Marta repassou todas as etapas de seu afastamento em relação ao partido e a Dilma. Disse que, no início de 2014, viu com "clareza" que a presidente não teria condições de conduzir a economia e a política num novo mandato, o que a levou a tentar construir --inicialmente com aval discreto do próprio Lula-- um movimento pela troca de Dilma pelo antecessor.
Diante do malogro e agora com a crise, ela diz: "O PT acabou. Aquele partido que eu ajudei a fundar fazendo reuniões na minha casa, indo de porta em porta, em assembleias, ele não existe mais".
Reinserção no 'azul'
Na festa, o novo caminho de Marta ficou claro pela presença maciça do comando do PSB, sigla à qual ela se filiará. O vice-governador de São Paulo, Márcio França, o presidente da sigla, Carlos Siqueira, e o governador do Distrito Federal, Rodrigo Rollemberg, demonstravam entusiasmo com a candidatura de Marta à Prefeitura de São Paulo.
O ingresso num partido de oposição a Dilma e próximo ao PSDB-SP levou Marta a se aproximar dos tucanos.

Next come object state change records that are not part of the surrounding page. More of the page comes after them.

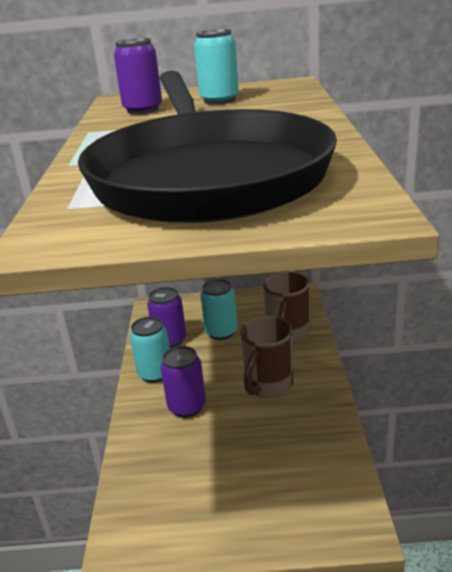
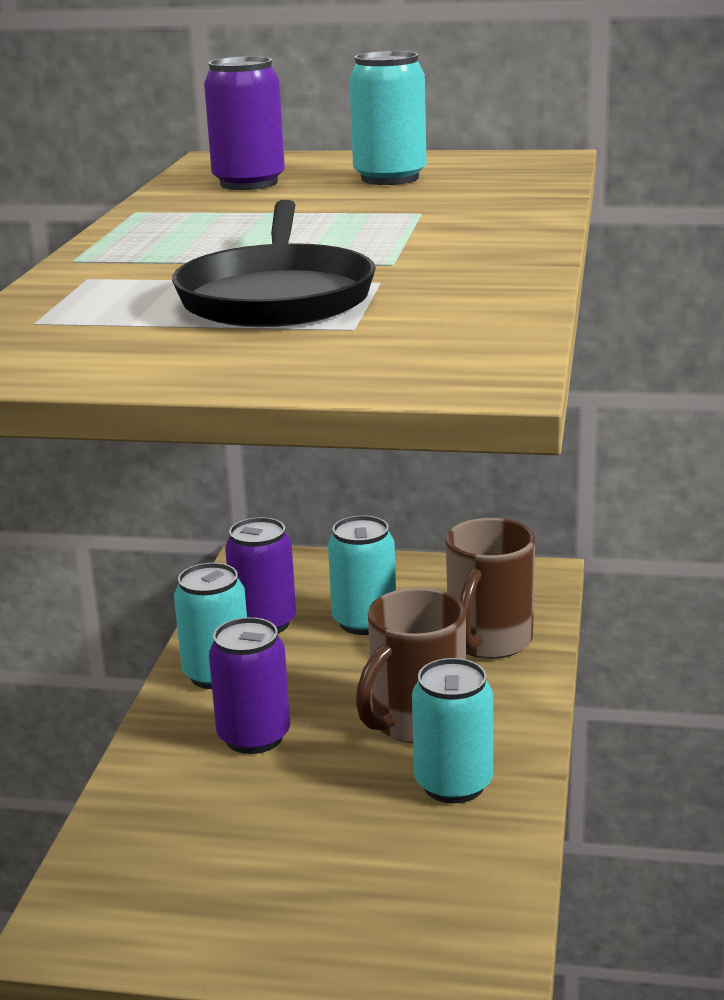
camera: 10 degrees right, 5 degrees down
(207, 175) = (277, 297): black pan -> black pan, size x0.49
(300, 417) = (453, 784): none -> turquoise can

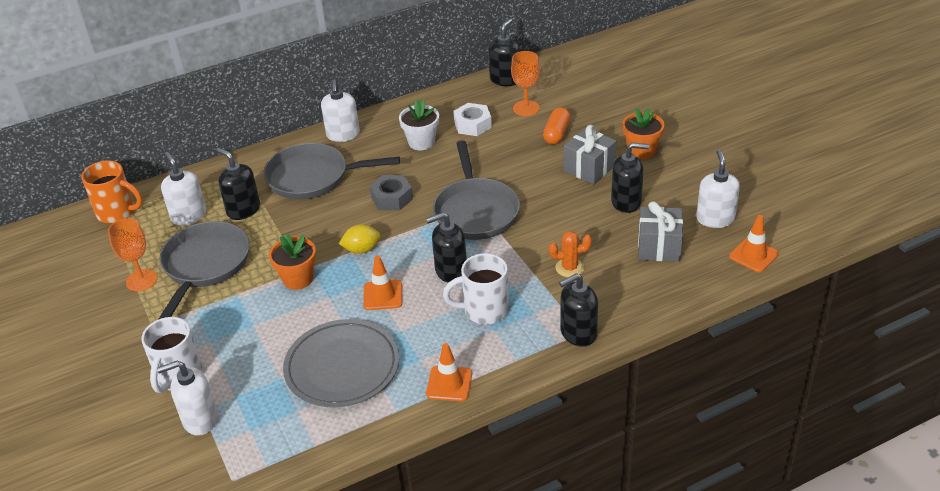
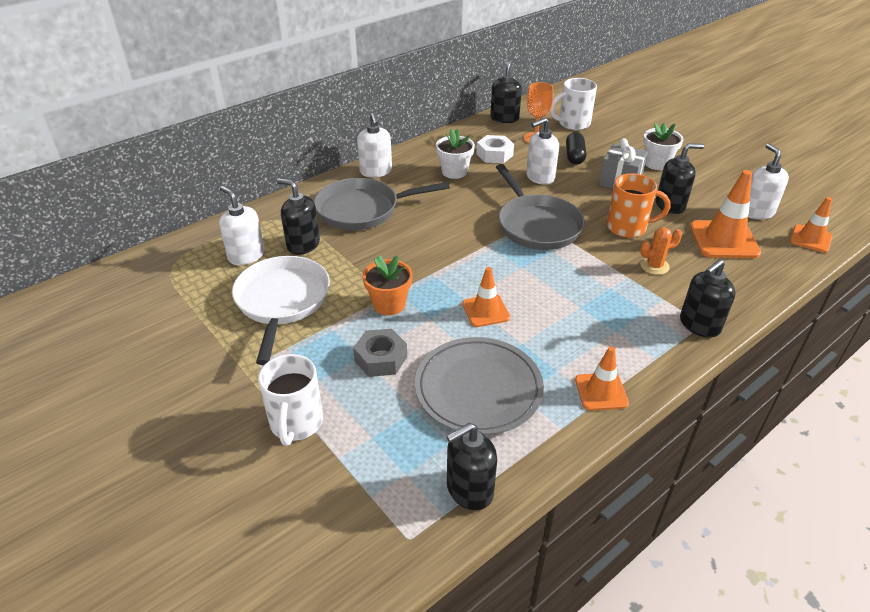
camera: 15 degrees left, 0 degrees up
(117, 212) = (165, 259): orange mug -> orange mug (628, 227)
(141, 280) = (216, 324): orange goblet -> none
(200, 419) = (340, 470): white soap dispenser -> white soap dispenser (540, 177)
(205, 265) = (282, 301): grey pan -> white pan
(362, 250) = (443, 270): yellow lemon -> none
(392, 198) = (450, 221): grey nut -> grey nut (381, 358)
(451, 271) = (542, 281): black soap dispenser -> black soap dispenser (469, 489)
(484, 310) = (596, 314): white mug -> white mug (573, 124)
(556, 134) = (574, 156): orange capsule -> black capsule
(641, 150) = (657, 163): orange flower pot -> white flower pot
(659, 247) = (724, 240): grey gift -> orange traffic cone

O governador Geraldo Alckmin foi convidado, mas pediu ao vice que o representasse.
Marta sabe que terá de se reinserir no eleitorado "azul" da cidade, ironicamente aquele composto pela classe social a que ela mesma sempre pertenceu e que era predominante na festa.
"Sei que haverá a necessidade de reconstruir relações. A maneira de fazer isso será explicar com clareza que, como governante, fiz uma opção clara pelos que mais precisam, e que ela é a correta para o conjunto da cidade."
Entre os convidados, críticas a Dilma rivalizavam com queixas dirigidas ao prefeito Fernando Haddad. Marta não hesitava em fazer suas próprias: "O governo dele é de uma incompetência total. Ele tenta copiar algumas marcas modernas da minha gestão, mas a periferia está totalmente abandonada".
Em mais uma demonstração da capacidade do PMDB de transitar entre o PT e a oposição, também estava lá o secretário de Educação e provável vice de Haddad na chapa à reeleição, Gabriel Chalita.
O símbolo maior da deterioração da confiança em Dilma e Haddad entre o público que foi cantar parabéns para Marta foi o cabeleireiro Celso Kamura, que cuida das madeixas presidenciais desde 2010, levado pelas mãos da própria Marta --a quem trata como uma diva.
Questionado sobre o momento atual da presidente, Kamura fecha o semblante e mede as palavras. Diz que ouve cada vez mais reclamações de suas clientes e deixa claro que se afastou da presidente nos últimos tempos.
"Antes eu chegava lá, entregava uma 'Caras' para ela, conversava, trocava ideias. Agora eu apenas entrego a 'Caras'", disse.